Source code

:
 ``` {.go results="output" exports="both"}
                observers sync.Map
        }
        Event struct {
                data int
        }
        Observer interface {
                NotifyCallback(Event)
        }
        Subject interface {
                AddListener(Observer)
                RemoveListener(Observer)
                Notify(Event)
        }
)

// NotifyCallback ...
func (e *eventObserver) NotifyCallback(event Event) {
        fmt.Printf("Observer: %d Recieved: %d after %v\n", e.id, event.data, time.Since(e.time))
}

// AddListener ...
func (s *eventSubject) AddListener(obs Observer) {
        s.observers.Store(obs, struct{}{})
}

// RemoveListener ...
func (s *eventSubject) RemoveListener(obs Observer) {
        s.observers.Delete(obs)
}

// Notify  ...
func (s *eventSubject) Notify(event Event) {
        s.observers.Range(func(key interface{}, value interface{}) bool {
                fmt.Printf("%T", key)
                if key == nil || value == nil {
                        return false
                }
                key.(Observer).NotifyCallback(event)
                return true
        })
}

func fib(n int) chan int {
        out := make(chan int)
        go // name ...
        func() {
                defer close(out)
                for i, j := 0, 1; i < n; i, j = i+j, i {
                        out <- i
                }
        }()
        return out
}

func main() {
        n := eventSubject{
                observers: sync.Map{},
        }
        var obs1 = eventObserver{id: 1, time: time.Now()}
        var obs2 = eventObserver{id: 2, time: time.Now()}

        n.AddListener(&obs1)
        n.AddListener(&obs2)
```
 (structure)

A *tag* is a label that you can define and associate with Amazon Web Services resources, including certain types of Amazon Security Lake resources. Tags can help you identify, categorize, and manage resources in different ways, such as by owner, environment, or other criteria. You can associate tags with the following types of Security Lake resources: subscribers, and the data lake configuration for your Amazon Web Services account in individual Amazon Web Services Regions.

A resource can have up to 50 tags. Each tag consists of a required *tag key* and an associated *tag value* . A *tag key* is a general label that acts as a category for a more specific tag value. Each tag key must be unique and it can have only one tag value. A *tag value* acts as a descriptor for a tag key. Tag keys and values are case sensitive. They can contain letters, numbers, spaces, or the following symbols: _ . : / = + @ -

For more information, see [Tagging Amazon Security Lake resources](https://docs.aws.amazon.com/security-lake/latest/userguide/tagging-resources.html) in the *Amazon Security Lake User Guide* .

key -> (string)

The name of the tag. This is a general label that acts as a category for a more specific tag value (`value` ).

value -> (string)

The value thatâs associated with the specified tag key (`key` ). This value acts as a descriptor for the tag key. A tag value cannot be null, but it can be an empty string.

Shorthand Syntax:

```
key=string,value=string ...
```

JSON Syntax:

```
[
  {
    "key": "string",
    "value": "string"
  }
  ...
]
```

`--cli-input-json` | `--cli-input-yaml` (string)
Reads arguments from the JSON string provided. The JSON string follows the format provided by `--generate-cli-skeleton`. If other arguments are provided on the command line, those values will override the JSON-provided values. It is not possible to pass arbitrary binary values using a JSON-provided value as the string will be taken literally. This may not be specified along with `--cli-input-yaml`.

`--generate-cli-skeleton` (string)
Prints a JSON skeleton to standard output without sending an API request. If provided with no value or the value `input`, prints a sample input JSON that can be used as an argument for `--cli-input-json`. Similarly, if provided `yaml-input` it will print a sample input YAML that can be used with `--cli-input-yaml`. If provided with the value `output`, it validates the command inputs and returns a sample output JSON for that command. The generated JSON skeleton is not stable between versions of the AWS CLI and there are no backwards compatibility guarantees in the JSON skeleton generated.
·····
#### [PROBLEM DETAILS]
Reproduce the data shown above exactly, including every line.

#### [TASK OUTPUT]
Source code

:
 ``` {.go results="output" exports="both"}
                observers sync.Map
        }
        Event struct {
                data int
        }
        Observer interface {
                NotifyCallback(Event)
        }
        Subject interface {
                AddListener(Observer)
                RemoveListener(Observer)
                Notify(Event)
        }
)

// NotifyCallback ...
func (e *eventObserver) NotifyCallback(event Event) {
        fmt.Printf("Observer: %d Recieved: %d after %v\n", e.id, event.data, time.Since(e.time))
}

// AddListener ...
func (s *eventSubject) AddListener(obs Observer) {
        s.observers.Store(obs, struct{}{})
}

// RemoveListener ...
func (s *eventSubject) RemoveListener(obs Observer) {
        s.observers.Delete(obs)
}

// Notify  ...
func (s *eventSubject) Notify(event Event) {
        s.observers.Range(func(key interface{}, value interface{}) bool {
                fmt.Printf("%T", key)
                if key == nil || value == nil {
                        return false
                }
                key.(Observer).NotifyCallback(event)
                return true
        })
}

func fib(n int) chan int {
        out := make(chan int)
        go // name ...
        func() {
                defer close(out)
                for i, j := 0, 1; i < n; i, j = i+j, i {
                        out <- i
                }
        }()
        return out
}

func main() {
        n := eventSubject{
                observers: sync.Map{},
        }
        var obs1 = eventObserver{id: 1, time: time.Now()}
        var obs2 = eventObserver{id: 2, time: time.Now()}

        n.AddListener(&obs1)
        n.AddListener(&obs2)
```
 (structure)

A *tag* is a label that you can define and associate with Amazon Web Services resources, including certain types of Amazon Security Lake resources. Tags can help you identify, categorize, and manage resources in different ways, such as by owner, environment, or other criteria. You can associate tags with the following types of Security Lake resources: subscribers, and the data lake configuration for your Amazon Web Services account in individual Amazon Web Services Regions.

A resource can have up to 50 tags. Each tag consists of a required *tag key* and an associated *tag value* . A *tag key* is a general label that acts as a category for a more specific tag value. Each tag key must be unique and it can have only one tag value. A *tag value* acts as a descriptor for a tag key. Tag keys and values are case sensitive. They can contain letters, numbers, spaces, or the following symbols: _ . : / = + @ -

For more information, see [Tagging Amazon Security Lake resources](https://docs.aws.amazon.com/security-lake/latest/userguide/tagging-resources.html) in the *Amazon Security Lake User Guide* .

key -> (string)

The name of the tag. This is a general label that acts as a category for a more specific tag value (`value` ).

value -> (string)

The value thatâs associated with the specified tag key (`key` ). This value acts as a descriptor for the tag key. A tag value cannot be null, but it can be an empty string.

Shorthand Syntax:

```
key=string,value=string ...
```

JSON Syntax:

```
[
  {
    "key": "string",
    "value": "string"
  }
  ...
]
```

`--cli-input-json` | `--cli-input-yaml` (string)
Reads arguments from the JSON string provided. The JSON string follows the format provided by `--generate-cli-skeleton`. If other arguments are provided on the command line, those values will override the JSON-provided values. It is not possible to pass arbitrary binary values using a JSON-provided value as the string will be taken literally. This may not be specified along with `--cli-input-yaml`.

`--generate-cli-skeleton` (string)
Prints a JSON skeleton to standard output without sending an API request. If provided with no value or the value `input`, prints a sample input JSON that can be used as an argument for `--cli-input-json`. Similarly, if provided `yaml-input` it will print a sample input YAML that can be used with `--cli-input-yaml`. If provided with the value `output`, it validates the command inputs and returns a sample output JSON for that command. The generated JSON skeleton is not stable between versions of the AWS CLI and there are no backwards compatibility guarantees in the JSON skeleton generated.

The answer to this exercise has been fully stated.